Pour comprendre la genèse de l’Immortel, il faut remonter à l’année 1953. Le club, fondé en 1903, s’apprêtait alors à célébrer son cinquantième anniversaire. À cette occasion, le journal « Diário de Notícias » confia au célèbre compositeur brésilien Lupicínio Rodrigues, figure majeure de la musique populaire et fervent supporter du Grêmio, de créer un nouvel hymne officiel. Lupicínio ne cherchait pas seulement à écrire une chanson entraînante ; il voulait mettre en valeur la ferveur inébranlable de ses supporters (ce qui favorisa l’adoption de l’hymne par les fans). Dans l’un des couplets, il rédige ces mots devenus légendaires :
« Cinquenta anos de glória, Tens imortal tricolor. Os feitos da tua história, Canta o Rio Grande com amor. » (Cinquante années de gloire, Tu es l’immortel tricolore. Les exploits de ton histoire, Le Rio Grande les chante avec amour.)
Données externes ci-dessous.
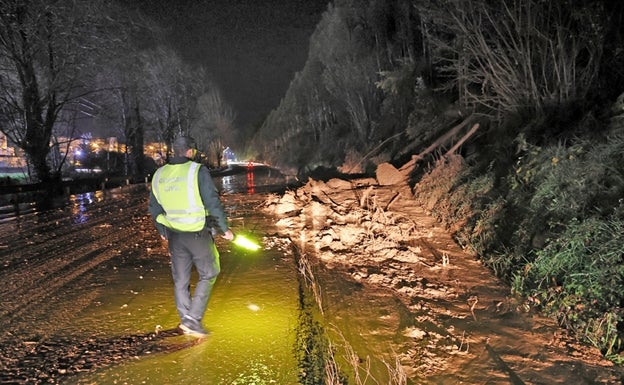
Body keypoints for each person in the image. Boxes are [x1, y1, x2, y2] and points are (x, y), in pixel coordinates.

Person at [148, 135, 234, 337]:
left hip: (175, 236)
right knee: (210, 272)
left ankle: (186, 319)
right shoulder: (197, 171)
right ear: (189, 151)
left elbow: (154, 207)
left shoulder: (159, 174)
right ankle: (193, 320)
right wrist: (224, 229)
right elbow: (212, 201)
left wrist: (163, 232)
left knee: (180, 280)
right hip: (197, 234)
Evidemment, la longévité du club (50 ans) et sa résilience (notamment d’avoir survécu aux premières années d’existence où il était difficile de pratiquer un sport sans moyen financier et à l’aura encore limitée) justifiaient le terme « immortel » . Mais, Lupicínio fut surtout inspiré par un évènement particulier : les grèves des transports à Porto Alegre. Malgré les difficultés logistiques et les intempéries, les supporters marchaient de longues heures pour voir jouer leur équipe, prouvant que l’amour pour le club ne pouvait s’éteindre. L’hymne débute d’ailleurs par « até a pé nós iremos » (même à pied nous irons).
Il est vrai que le club cultive une culture particulière. Le Grêmio est situé dans l’État du Rio Grande do Sul, au Sud du pays. Inspirés par leurs voisins uruguayens et argentins (et leurs fameuses barras bravas), les fans du Grêmio affichent une grande détermination et soutiennent avec vigueur leur équipe. Cette ferveur est plus forte que dans les autres villes du pays et s’est traduite sur le terrain. En effet, les joueurs du Grêmio suivent une philosophie de jeu basée sur l’engagement physique, la combativité et le refus catégorique de la défaite. Cet état d’esprit parmi les fans et les joueurs s’appelle alma castelhana (l’âme castillane).
Sur le terrain, ce surnom a pris toute sa dimension, particulièrement entre 1981 et 1983. Tout commença en 1977 quand, à l’issu d’une finale haletante, le Grêmio mit fin à l’hégémonie de son rival, l’International, dans le championnat gauchão (le championnat de l’État du Rio Grande do Sul). Après deux nouveaux titres régionaux, l’équipe accéda au graal national en remportant le championnat brésilien en 1981. Puis, suivit le titre continental (Copa Libertadores) en 1983 et quelques mois après la couronne mondiale (Coupe Intercontinental face à Hambourg). Au-delà des titres, l’identité de l’équipe de Grêmio se construisit dans des victoires âprement disputées. Avec un style de jeu physique et intense, elle démontra sa ténacité à toute épreuve et sa capacité à retourner des situations délicates, donnant lieu à des matchs d’une tension émotionnelle extrême. Elle devint alors l’Esquadrão Imortal (l’escouadre immortelle).
Le surnom l’Immortel n’est donc pas une simple expression d’arrogance sportive. Il est le fruit d’une conjonction parfaite entre l’inspiration d’un poète dans les années 1950, l’identité combative du peuple gaucho, et la capacité presque surnaturelle du club à renverser des situations désespérées. Le tricolor ajouté fait évidemment référence au maillot bleu, blanc et noir du club dont les origines sont expliquées ici #23.